I am also a RAW shooter and my normal photo editing tool is Adobe Camera Raw and Photoshop. It's a bit more challenging to edit an eight bit JPG in ACR especially without a reference for white balance, but I tweaked the color temperature and bias until the tan part of the wood looked right. I think that the color temperature compensation was about +8 and the bias was about +33 IIRC. Then I did some tonal adjustments to reduce clipping of the darks ans lights.


----------



## djg (Dec 24, 2009)

I missed this one earlier. Quite nice. I never thought about trying one with the pith in the orientation you've got it in. A much better way to display the flame. No cracking problems?


----------



## Bill Boehme (Feb 9, 2014)

djg said:


> I missed this one earlier. Quite nice. I never thought about trying one with the pith in the orientation you've got it in. A much better way to display the flame. No cracking problems?


This looks like a situation where using CA might help to keep any potential cracking under control.


----------



## Bonanza35 (Jan 20, 2011)

djg said:


> I missed this one earlier. Quite nice. I never thought about trying one with the pith in the orientation you've got it in. A much better way to display the flame. No cracking problems?

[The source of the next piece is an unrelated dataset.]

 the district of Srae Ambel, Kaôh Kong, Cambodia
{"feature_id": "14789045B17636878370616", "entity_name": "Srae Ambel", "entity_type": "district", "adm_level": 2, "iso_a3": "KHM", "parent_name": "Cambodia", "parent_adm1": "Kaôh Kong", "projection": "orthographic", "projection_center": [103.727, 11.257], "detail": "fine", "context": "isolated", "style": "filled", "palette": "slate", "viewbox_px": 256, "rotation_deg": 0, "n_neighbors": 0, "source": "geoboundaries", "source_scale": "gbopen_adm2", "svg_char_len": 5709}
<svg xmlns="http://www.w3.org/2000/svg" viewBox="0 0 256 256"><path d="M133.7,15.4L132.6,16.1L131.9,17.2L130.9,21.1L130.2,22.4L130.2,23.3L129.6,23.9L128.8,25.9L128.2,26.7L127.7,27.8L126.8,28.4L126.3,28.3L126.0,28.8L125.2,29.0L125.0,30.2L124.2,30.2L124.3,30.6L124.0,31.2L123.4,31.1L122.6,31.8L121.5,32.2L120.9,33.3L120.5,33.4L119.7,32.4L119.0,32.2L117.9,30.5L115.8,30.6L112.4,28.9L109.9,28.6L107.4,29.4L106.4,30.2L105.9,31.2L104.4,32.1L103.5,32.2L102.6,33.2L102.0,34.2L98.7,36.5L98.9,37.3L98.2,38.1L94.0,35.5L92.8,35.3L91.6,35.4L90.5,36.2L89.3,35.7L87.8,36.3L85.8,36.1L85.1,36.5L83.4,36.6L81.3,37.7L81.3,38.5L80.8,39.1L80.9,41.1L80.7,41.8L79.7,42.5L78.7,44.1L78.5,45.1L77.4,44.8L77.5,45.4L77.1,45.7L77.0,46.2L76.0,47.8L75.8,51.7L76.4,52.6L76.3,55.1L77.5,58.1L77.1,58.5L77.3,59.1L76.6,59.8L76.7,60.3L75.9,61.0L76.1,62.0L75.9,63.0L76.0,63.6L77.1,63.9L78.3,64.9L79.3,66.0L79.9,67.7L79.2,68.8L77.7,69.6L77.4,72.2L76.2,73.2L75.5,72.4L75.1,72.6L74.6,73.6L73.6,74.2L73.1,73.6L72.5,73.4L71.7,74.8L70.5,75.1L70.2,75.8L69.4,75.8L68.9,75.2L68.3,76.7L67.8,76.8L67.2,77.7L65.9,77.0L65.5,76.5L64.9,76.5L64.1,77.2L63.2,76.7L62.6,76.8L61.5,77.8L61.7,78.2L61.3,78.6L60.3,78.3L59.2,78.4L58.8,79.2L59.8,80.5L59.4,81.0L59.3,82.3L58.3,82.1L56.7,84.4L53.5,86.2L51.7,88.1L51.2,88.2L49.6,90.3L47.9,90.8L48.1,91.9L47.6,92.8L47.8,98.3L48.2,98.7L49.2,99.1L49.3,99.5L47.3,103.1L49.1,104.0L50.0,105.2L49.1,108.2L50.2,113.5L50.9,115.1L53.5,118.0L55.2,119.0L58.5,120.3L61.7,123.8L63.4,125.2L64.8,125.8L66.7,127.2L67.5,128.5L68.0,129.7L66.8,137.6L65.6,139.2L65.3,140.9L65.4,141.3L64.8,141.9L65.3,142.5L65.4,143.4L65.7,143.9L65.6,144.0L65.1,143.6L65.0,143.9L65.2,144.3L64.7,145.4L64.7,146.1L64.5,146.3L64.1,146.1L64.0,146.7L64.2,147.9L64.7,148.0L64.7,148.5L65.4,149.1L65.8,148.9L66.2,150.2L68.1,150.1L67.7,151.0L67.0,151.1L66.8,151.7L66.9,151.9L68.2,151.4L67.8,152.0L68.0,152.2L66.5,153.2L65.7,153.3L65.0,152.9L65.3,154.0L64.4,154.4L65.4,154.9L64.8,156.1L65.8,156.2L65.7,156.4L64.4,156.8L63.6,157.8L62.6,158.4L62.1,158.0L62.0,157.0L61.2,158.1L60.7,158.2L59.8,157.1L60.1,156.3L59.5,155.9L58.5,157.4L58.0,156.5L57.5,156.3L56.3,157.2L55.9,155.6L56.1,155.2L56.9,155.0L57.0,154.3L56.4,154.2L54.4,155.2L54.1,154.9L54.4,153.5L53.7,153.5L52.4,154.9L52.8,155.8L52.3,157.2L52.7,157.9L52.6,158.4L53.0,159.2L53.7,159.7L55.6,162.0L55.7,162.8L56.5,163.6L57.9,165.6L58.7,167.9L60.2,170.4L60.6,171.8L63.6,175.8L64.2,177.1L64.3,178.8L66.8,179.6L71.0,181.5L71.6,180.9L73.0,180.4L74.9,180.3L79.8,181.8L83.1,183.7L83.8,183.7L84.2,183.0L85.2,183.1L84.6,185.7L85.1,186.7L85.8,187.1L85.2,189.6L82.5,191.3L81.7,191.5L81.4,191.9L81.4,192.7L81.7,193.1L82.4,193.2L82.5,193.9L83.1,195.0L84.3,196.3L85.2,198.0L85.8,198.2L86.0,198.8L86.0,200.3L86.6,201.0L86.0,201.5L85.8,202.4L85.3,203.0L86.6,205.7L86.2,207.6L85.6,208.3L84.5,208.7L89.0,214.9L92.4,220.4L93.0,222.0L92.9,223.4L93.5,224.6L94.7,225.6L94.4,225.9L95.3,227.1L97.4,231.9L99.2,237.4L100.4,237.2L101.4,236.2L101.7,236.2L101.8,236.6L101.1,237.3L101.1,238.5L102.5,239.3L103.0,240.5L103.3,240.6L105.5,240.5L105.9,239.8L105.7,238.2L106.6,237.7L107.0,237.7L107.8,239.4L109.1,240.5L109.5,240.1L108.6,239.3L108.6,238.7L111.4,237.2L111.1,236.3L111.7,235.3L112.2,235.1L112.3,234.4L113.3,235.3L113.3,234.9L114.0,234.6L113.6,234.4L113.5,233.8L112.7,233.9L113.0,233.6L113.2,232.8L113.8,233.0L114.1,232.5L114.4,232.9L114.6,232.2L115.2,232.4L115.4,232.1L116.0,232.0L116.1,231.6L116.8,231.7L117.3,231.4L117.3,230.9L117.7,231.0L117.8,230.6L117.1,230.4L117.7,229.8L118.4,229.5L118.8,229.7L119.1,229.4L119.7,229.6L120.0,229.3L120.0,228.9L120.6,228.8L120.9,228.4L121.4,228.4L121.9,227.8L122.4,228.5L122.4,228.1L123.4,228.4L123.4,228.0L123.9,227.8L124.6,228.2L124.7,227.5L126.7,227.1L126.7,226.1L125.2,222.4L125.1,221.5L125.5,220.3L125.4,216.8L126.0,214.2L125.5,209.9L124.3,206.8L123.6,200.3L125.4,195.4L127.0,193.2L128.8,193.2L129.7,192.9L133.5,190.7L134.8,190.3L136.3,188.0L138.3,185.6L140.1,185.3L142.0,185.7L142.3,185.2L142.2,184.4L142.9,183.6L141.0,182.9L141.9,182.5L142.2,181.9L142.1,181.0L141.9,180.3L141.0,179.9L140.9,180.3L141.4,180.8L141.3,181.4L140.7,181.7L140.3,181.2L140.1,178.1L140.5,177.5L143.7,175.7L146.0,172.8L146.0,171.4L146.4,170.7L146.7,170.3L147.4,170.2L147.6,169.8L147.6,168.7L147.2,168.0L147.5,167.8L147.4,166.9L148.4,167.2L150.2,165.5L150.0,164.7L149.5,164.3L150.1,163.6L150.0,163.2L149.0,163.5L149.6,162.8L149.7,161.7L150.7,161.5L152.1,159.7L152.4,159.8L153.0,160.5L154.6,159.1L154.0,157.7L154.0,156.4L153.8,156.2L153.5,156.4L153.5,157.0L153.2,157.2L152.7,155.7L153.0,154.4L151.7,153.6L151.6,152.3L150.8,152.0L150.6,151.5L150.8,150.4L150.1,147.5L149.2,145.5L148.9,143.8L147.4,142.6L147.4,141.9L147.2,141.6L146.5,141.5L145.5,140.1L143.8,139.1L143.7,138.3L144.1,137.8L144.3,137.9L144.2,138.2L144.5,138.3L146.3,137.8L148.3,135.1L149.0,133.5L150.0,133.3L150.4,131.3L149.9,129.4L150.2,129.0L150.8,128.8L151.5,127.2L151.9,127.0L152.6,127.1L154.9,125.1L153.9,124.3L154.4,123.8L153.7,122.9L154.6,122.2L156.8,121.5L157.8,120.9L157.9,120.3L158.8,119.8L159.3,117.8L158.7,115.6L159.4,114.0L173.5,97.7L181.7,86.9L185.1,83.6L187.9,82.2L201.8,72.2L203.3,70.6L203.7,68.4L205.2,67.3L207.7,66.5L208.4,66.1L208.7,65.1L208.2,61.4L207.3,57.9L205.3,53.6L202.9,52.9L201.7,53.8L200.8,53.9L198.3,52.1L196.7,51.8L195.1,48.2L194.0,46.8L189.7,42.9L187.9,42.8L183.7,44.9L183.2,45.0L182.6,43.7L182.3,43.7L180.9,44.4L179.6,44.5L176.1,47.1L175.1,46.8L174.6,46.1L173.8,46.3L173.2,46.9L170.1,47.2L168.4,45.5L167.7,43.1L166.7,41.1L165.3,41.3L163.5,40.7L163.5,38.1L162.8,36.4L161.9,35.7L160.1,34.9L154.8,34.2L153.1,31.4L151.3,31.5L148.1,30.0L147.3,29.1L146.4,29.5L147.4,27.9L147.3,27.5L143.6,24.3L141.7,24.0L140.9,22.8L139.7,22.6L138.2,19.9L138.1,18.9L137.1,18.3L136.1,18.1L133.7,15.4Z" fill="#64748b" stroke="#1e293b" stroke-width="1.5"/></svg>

I planned to rip the log into two bowl blanks as I would normally do but the flame pattern was just so perfect that I couldn't bring myself to disrupt it. The wood around the pith of FBE like this is usually somewhat punky which relieves some tension and alters the way it moves when drying. I cut a dozen or so cookies 1/2"-3/4" for the owner of the wood and they dried without cracking as well. That being said, yes Bill, I flooded the existing pith crack with thin CA before turning , just for some extra insurance.


----------



## Bonanza35 (Jan 20, 2011)

That made me think, she sold 10 of the chainsaw cut cookies for $45 each! This vase sold for $475. So I could have simply cut 11 more cookies instead if turning the vase and come out ahead. That's humbling. Glad they raised some money though.


----------



## Bill Boehme (Feb 9, 2014)

People look at a turned wood vase and equate it with a painted clay vase. But flat wooden cookies ... well, now you're talking real art. :yes:


----------



## 9thousandfeet (Dec 28, 2014)

Bonanza35 said:


> So I could have simply cut 11 more cookies instead if turning the vase and come out ahead. That's humbling. Glad they raised some money though.


 I'm glad too, but you raise an interesting point.
You could have spent a lot more time making a hollow form with a tiny opening, just to watch it sell for about the same money or perhaps even less!

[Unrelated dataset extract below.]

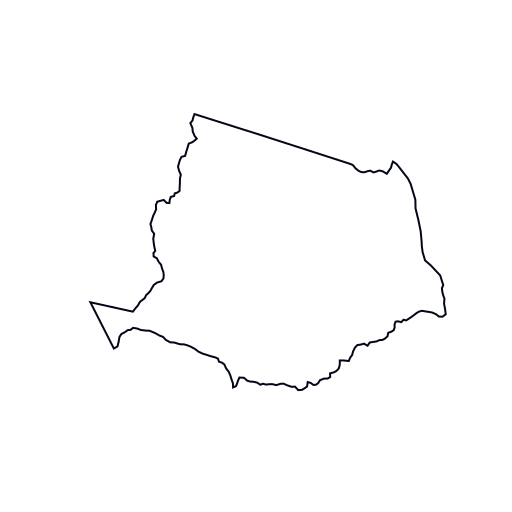 Palmeiras do Tocantins, Tocantins, Brazil, rotated 327°
{"feature_id": "56859067B46130083042183", "entity_name": "Palmeiras do Tocantins", "entity_type": "district", "adm_level": 2, "iso_a3": "BRA", "parent_name": "Brazil", "parent_adm1": "Tocantins", "projection": "equal_earth", "projection_center": [-47.673, -6.586], "detail": "fine", "context": "isolated", "style": "outline", "palette": "ink", "viewbox_px": 512, "rotation_deg": 327, "n_neighbors": 0, "source": "geoboundaries", "source_scale": "gbopen_adm2", "svg_char_len": 2933}
<svg xmlns="http://www.w3.org/2000/svg" viewBox="0 0 512 512"><g transform="rotate(327 256 256)"><path d="M281.7,103.5L279.0,105.5L276.5,107.8L273.3,108.8L272.4,114.0L270.7,117.2L269.9,122.0L270.2,125.3L267.7,125.7L264.7,125.9L260.8,125.1L257.8,127.7L254.5,130.4L251.1,133.4L247.5,132.3L244.5,134.0L242.2,136.0L239.2,138.6L237.9,142.8L237.2,146.9L234.6,149.4L231.8,153.5L229.4,156.8L227.3,159.8L224.4,160.0L222.0,159.2L220.0,161.1L216.7,160.0L214.3,161.9L212.2,164.4L210.0,162.8L209.1,158.7L205.4,157.5L202.8,156.7L199.8,158.7L197.6,162.5L194.8,164.4L191.8,166.2L188.0,169.3L184.9,171.7L183.9,174.8L182.5,177.8L182.7,181.9L179.3,185.5L177.2,189.6L175.5,193.5L174.3,196.8L171.6,197.7L169.9,200.7L171.6,203.8L171.2,207.9L171.6,211.6L170.4,215.3L169.6,218.9L168.2,221.8L166.2,224.4L162.9,225.7L158.5,224.4L154.6,224.6L151.4,226.1L148.5,227.7L145.6,228.5L142.5,229.0L139.8,230.7L136.9,231.0L133.8,231.2L130.2,233.1L126.1,234.3L122.4,235.6L91.9,204.6L86.4,256.2L90.6,256.4L94.2,253.0L97.4,249.5L100.6,248.1L104.6,248.5L108.1,248.3L110.5,249.6L113.8,249.3L116.9,252.2L119.1,255.3L122.4,258.1L126.0,260.7L128.0,263.6L129.6,266.0L131.7,270.1L134.0,273.2L134.7,277.3L137.1,281.7L140.5,284.2L142.9,287.2L144.9,289.2L147.3,290.7L149.6,293.3L151.9,296.5L154.2,300.8L155.6,304.8L158.2,309.0L160.9,312.2L163.3,315.2L166.5,318.7L168.2,321.4L167.4,324.5L169.3,326.8L170.4,329.7L169.7,334.0L170.1,338.1L169.5,341.8L168.2,346.4L167.3,350.2L165.2,353.7L168.2,354.3L170.4,352.9L172.8,350.9L175.9,348.9L179.6,351.6L180.7,355.7L182.5,357.9L185.6,360.3L187.9,362.7L189.6,366.4L192.1,366.8L194.4,369.3L197.2,370.7L199.8,372.3L202.8,375.4L206.9,376.5L209.6,378.1L211.7,381.4L214.7,385.2L217.5,386.7L218.4,391.5L221.7,393.3L224.3,393.4L227.7,393.3L230.7,389.9L232.7,392.2L234.0,395.5L236.5,396.7L239.1,396.4L242.1,395.0L246.3,395.9L249.4,397.8L252.3,397.9L254.2,394.8L258.0,396.0L260.8,396.2L264.0,395.5L266.8,393.1L269.4,389.3L272.8,391.5L276.6,394.6L279.7,392.5L282.7,391.4L285.3,389.0L289.1,386.7L292.5,385.9L295.7,387.4L298.8,388.3L300.7,392.0L304.3,390.5L307.7,392.0L310.6,393.3L313.8,393.8L316.2,395.2L319.0,395.5L322.5,395.0L325.1,392.4L328.2,393.2L331.1,393.2L333.3,391.5L334.8,389.0L337.3,387.1L339.5,388.1L341.8,390.6L345.0,389.8L346.9,391.8L349.5,391.8L352.4,391.8L356.1,391.6L359.5,391.3L362.4,391.4L365.4,392.4L368.2,395.0L370.5,397.0L373.0,399.4L375.3,402.9L376.4,406.4L379.4,408.5L383.4,408.2L385.6,403.6L387.8,398.3L390.8,394.4L391.7,390.5L392.8,387.4L394.4,384.2L397.2,382.4L399.9,372.6L397.5,359.2L395.4,351.8L397.8,343.6L400.4,338.1L402.7,334.2L407.6,324.9L411.9,313.9L415.7,303.0L420.3,295.6L425.0,279.6L425.6,273.7L424.4,259.5L424.0,255.5L422.3,251.4L419.5,253.4L417.3,255.5L414.6,256.5L410.5,258.3L408.4,254.0L405.9,251.4L402.8,250.7L400.2,250.0L398.1,246.5L395.6,245.6L392.7,244.9L390.1,243.1L388.5,240.6L387.2,236.8L386.8,232.6L385.2,230.1L327.8,159.5L309.6,137.4L281.7,103.5Z" fill="none" stroke="#020617" stroke-width="2"/></g></svg>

The things that we do to impress ourselves and other turners, and the skills we learn from each other as turners, are fully appreciated by only a very small minority of the people who buy woodturnings.

There is indeed a small niche "art" market in turned work, containing some amazing and innovative work and populated by some lovely people to be sure, but also some out-and-out crooks (some galleries treat their artists like chattel, or worse) and pretentious posers who don't have any interest in our work other than as a tool to make money for themselves.

For everyone else, utility matters quite a bit. And for most people, woodturning is thought of—if it's thought of at all—as primarily a craft which produces useful items. 
Thus a simple trivet can be seen as being desirable compared to the vase in a degree that is spectacularly disproportional to the amount of work/skill required to produce each piece.

There are times when this, as you say, can be humbling. 
It's maddening to spend a lot of time on a piece, fussing over the ever-more-minute details that we start to fuss over as we get more and more skills, only to find the market often won't allow you a decent wage (sometimes even minimum wage) for all that extra attention.

We continue to do it, of course, because pushing our personal skill boundaries is such a huge part of the enjoyment of our craft.

But it's still maddening, isn't it?


----------



## Bonanza35 (Jan 20, 2011)

Well said, 9thouusandfeet. Keep in mind the trivets weren't even turned. They were literally chainsaw cuts I spent maybe 90 seconds on. I think she sprayed something on them but I know they weren't sanded to any significant degree if at all  

This would make a good thread topic.


----------



## 9thousandfeet (Dec 28, 2014)

Bonanza35 said:


> This would make a good thread topic.


I agree.
You thought of it first....:yes:


----------